**Task instructions**: Whenever the word "format" appears in a line of the data below, copy that line.

*** Study material Section Begins ***

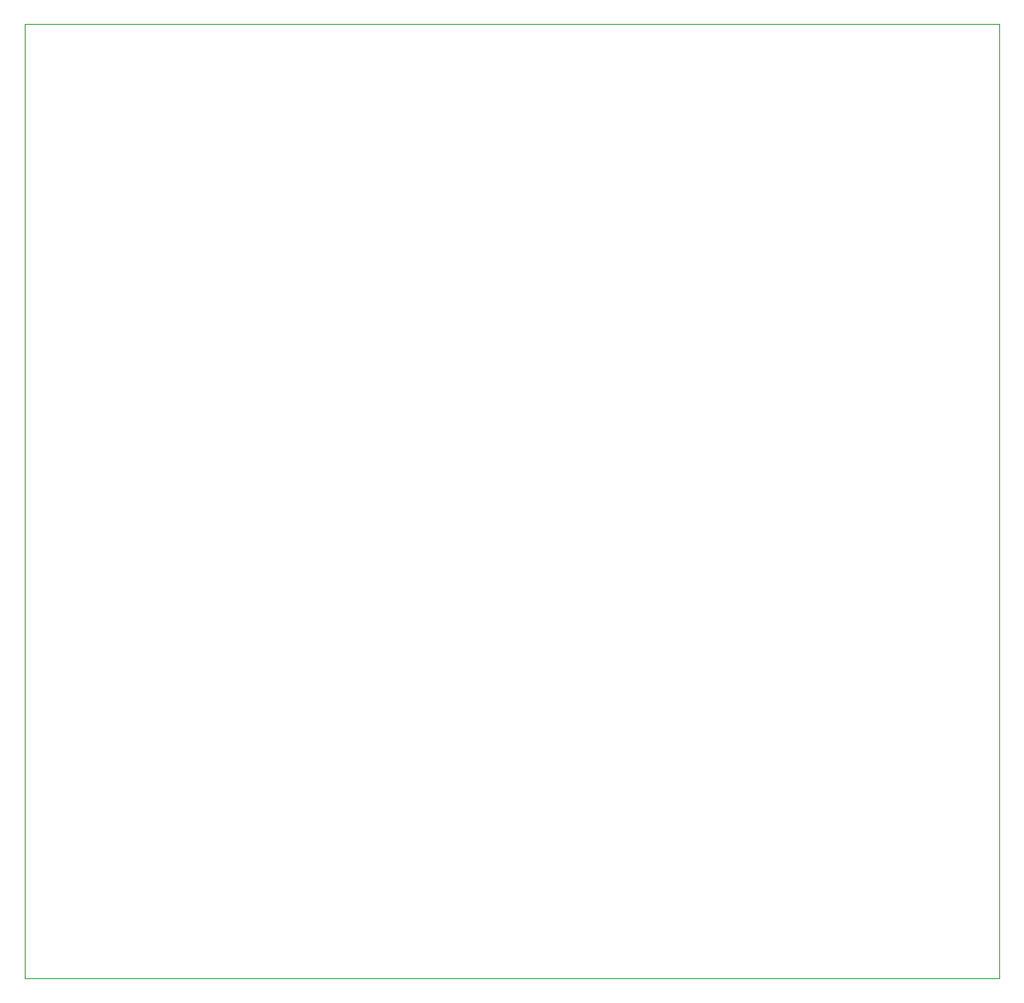
<source format=gtp>
G04 #@! TF.FileFunction,Paste,Top*
%FSLAX46Y46*%
G04 Gerber Fmt 4.6, Leading zero omitted, Abs format (unit mm)*
G04 Created by KiCad (PCBNEW 4.0.2-stable) date 11/09/2016 10:57:48*
%MOMM*%
G01*
G04 APERTURE LIST*
%ADD10C,0.150000*%
%ADD11C,0.100000*%
G04 APERTURE END LIST*
D10*
D11*
X50800000Y-29000000D02*
X50800000Y-127000000D01*
X150800000Y-29000000D02*
X150800000Y-127000000D01*
X50800000Y-29000000D02*
X150800000Y-29000000D01*
X150800000Y-127000000D02*
X50800000Y-127000000D01*
M02*

</source>
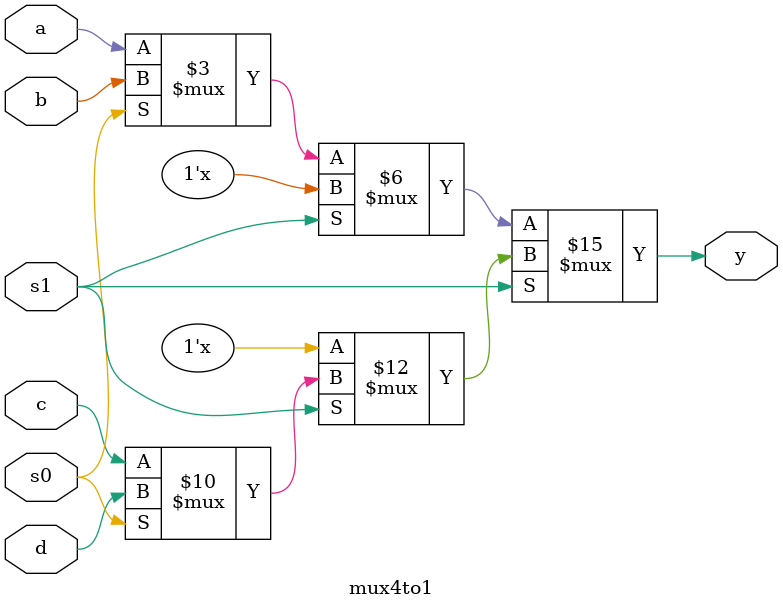
<source format=v>
module mux4to1(output reg y, input s1,s0,d,c,b,a);
    always @(*)
        if(s1)
            if(s0)  y = d;
            else    y = c;
        else
            if(s0)  y = b;
            else    y = a;
endmodule
</source>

*** Study material Section Ends ***

**Output of the exercise**:
<source format=gtp>
G04 Gerber Fmt 4.6, Leading zero omitted, Abs format (unit mm)*
<source format=v>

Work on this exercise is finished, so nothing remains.